As expectations regarding good manners differ from person to person and vary according to each situation, no treatise on the rules of etiquette nor any list of faux pas can ever be complete. As the perception of behaviors and actions vary, intercultural competence is essential. However, a lack of knowledge about customs and expectations within African cultures can make even the best intentioned person seem rude, selfish, or worse.

Generalizations[edit]

Although Africa represents an enormous expanse of geography with an incalculable amount of cultures and customs, noting the following points of etiquette can be useful when dealing with people around the world who have been raised according to African traditions:

Religion[edit]

A number of countries in Africa have many traditions based in Islam and share values with other parts of the Muslim world. As such, guidelines regarding etiquette in the Middle East are often applicable to these places. This holds especially true in Muslim majority countries which include many of the West African nations such as Senegal, Chad and Mali. Even though most people would consider themselves as Muslim, many mix it with local animism.

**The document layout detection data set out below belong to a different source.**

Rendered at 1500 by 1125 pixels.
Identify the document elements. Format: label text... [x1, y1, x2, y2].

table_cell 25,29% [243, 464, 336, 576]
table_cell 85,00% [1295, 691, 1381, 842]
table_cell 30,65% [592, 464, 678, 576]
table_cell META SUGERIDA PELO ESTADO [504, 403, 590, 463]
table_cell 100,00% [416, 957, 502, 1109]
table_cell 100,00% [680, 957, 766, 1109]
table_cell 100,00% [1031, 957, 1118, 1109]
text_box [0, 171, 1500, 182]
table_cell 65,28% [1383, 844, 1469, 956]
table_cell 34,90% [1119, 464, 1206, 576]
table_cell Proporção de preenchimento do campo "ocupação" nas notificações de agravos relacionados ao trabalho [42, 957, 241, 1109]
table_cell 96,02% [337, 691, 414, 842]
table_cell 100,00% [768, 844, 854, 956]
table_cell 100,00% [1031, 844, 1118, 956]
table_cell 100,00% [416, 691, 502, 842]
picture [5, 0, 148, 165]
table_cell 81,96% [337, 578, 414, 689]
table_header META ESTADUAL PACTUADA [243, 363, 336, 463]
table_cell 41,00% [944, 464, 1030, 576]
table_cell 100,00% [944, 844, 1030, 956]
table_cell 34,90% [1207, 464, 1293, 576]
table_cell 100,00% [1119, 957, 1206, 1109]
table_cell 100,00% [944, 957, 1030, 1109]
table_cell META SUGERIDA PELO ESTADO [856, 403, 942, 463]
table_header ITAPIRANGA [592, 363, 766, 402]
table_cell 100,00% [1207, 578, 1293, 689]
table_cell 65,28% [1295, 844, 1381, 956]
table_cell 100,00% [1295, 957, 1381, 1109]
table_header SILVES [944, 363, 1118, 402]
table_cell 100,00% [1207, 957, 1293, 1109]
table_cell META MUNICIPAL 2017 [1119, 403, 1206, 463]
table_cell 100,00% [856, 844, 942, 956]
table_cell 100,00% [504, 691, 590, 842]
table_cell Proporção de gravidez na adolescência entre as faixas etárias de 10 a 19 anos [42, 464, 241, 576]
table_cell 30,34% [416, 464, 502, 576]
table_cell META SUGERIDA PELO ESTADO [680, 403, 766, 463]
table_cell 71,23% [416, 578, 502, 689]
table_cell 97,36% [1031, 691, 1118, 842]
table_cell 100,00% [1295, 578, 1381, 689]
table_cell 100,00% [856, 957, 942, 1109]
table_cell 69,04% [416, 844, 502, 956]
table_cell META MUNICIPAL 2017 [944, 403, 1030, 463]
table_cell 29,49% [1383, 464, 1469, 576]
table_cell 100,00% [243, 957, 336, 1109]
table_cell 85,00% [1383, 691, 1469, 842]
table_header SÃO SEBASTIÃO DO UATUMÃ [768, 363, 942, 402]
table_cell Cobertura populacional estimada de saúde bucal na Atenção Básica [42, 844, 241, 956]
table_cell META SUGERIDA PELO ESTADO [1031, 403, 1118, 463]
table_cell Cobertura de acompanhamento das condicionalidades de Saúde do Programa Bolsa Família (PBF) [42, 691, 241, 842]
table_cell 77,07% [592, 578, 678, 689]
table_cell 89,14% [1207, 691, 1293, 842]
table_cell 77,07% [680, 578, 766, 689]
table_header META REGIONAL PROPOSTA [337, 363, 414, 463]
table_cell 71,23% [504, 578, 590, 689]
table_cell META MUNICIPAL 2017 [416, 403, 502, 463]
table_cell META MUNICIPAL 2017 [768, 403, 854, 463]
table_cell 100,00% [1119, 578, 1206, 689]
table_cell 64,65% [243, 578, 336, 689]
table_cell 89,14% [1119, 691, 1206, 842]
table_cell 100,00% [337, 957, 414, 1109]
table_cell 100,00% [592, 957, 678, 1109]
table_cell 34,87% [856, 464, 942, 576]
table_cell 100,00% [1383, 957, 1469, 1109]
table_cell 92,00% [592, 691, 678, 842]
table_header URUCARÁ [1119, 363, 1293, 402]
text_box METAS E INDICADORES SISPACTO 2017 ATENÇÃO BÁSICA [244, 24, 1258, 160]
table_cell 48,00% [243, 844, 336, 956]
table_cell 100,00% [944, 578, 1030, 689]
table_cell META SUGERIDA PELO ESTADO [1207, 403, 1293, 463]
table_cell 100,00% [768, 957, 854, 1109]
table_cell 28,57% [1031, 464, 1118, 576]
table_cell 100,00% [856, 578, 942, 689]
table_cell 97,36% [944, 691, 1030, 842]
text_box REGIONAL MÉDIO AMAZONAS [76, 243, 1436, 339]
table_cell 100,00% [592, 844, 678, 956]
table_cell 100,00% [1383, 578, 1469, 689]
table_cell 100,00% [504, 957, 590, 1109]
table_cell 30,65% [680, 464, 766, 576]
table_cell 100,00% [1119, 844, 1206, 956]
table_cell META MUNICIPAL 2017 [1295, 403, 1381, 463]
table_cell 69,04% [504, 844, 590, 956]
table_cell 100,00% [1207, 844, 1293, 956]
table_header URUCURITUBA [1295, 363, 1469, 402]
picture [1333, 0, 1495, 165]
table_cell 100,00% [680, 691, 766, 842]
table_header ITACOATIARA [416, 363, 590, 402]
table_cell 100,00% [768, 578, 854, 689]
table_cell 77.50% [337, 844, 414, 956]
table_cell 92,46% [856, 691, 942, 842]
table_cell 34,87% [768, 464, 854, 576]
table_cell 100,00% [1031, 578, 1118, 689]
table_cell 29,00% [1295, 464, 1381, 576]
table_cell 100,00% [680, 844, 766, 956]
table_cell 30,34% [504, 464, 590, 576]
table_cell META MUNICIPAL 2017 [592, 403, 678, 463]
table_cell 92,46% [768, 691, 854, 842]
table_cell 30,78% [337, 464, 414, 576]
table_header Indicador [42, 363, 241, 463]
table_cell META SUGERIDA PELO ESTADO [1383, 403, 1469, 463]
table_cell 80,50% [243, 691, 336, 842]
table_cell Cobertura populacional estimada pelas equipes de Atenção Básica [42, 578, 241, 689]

Many, whatever their religious adherence, to some extent believe in supernatural forces and that certain people, primarily doctors, herbalists, diviners, or marabouts (religious figures) have the power to utilise these forces. It is common to see people wearing amulets (called “gris-gris”) around their waist, neck, arms, or legs. People consult with diviners or marabouts to protect themselves against evil spirits, to improve their financial status or bring them love, to cure chronic illnesses, to settle disputes, or to place a curse on another person.[1]